Due to the high cost of lumber caused by COVID-19 pandemic supply chain interruptions and increased demand for new housing, it currently costs Rebuilding Together about $350 to build an eight inch by 42 inch section of ramp, or $20 per wood plank. To track the progress of their fundraiser, Bantz created a bulletin board and created a ramp on it using tongue depressors, adding one for each $20 collected.
In total, Ramp it Up! brought in $1,580.50, enough to build four ramp sections and purchase one $150 transition piece for the bottom of the ramp, with a little left over to cover the cost of nails and other small hardware. The most money ever brought in by one of Lutheran Living’s Lenten fundraisers, Bantz took pride in the accomplishment; “It is always a good feeling to be able to do something for the community,” she said.

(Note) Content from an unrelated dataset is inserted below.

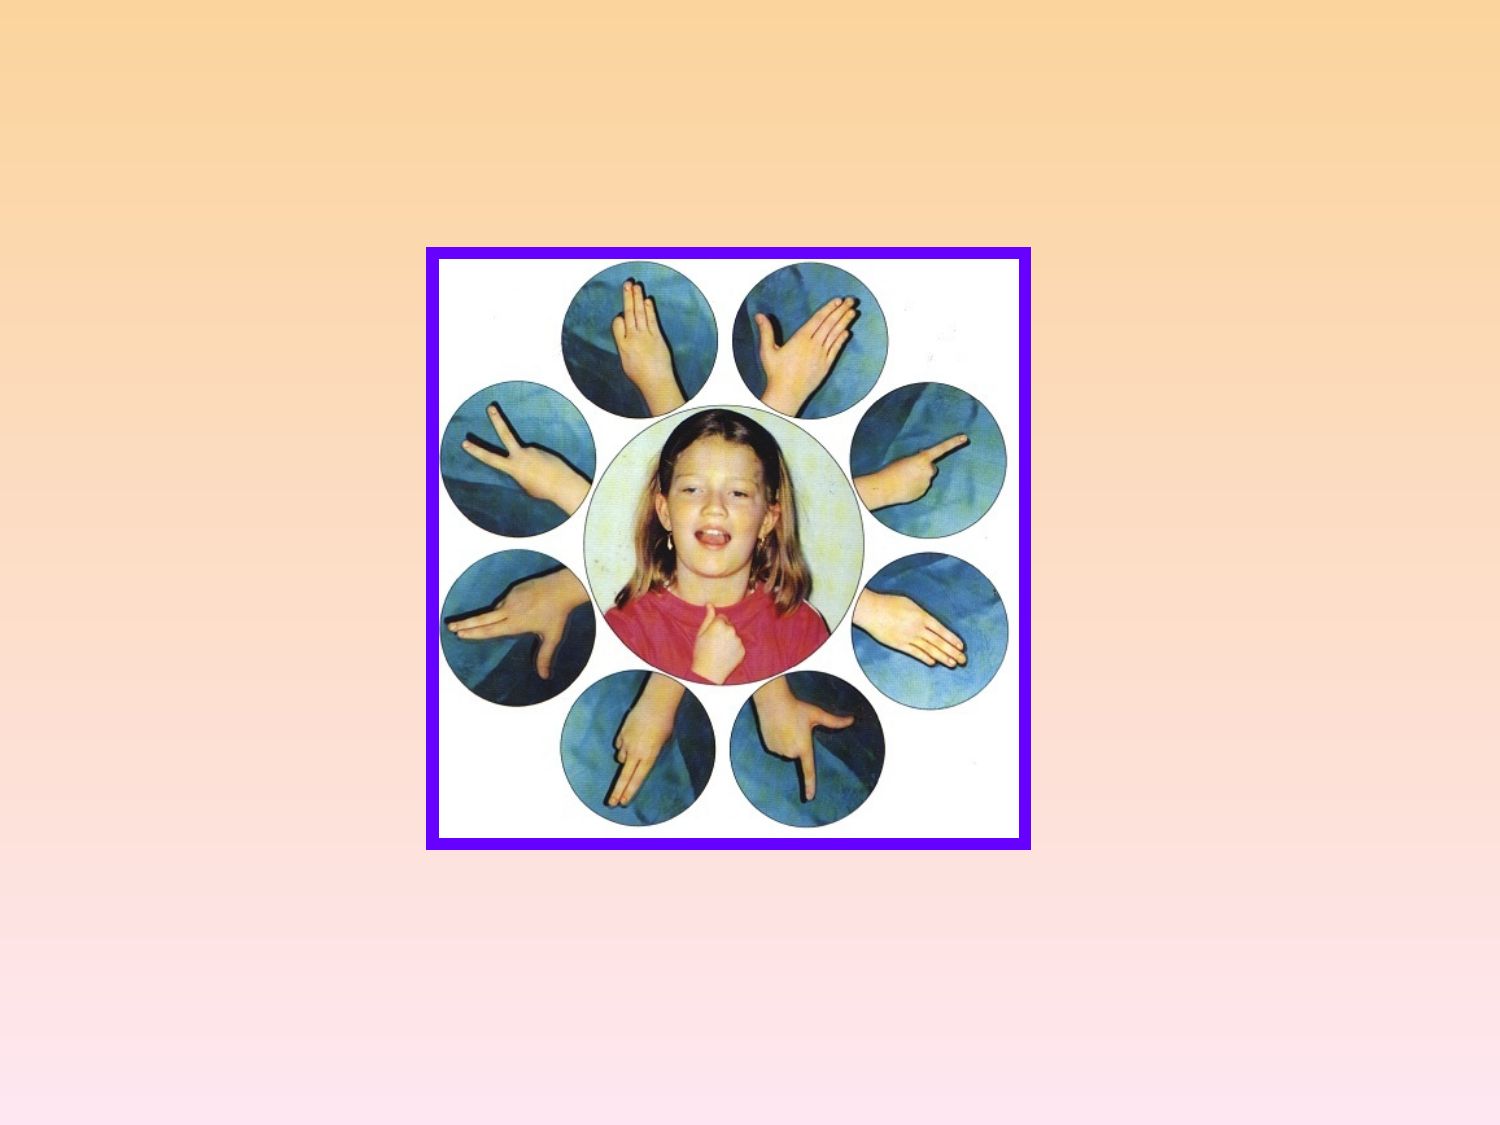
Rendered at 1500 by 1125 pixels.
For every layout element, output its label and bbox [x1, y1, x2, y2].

picture [438, 259, 1019, 839]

She also embraced the opportunity for residents of Lutheran Living to connect themselves to the wider Muscatine community, especially since many of them benefit from ramps as well. “As people in a nursing home, my residents can’t go out and volunteer in the community, though many of them did,” she explained. “This is a way for them to give back.”
More broadly, she felt the support for the fundraiser illustrated just how much people at Lutheran Living and in Muscatine care about championing causes helping those in need. She asserted, “this is what we do-we pull together and support the community, and that’s what Rebuilding Together does.”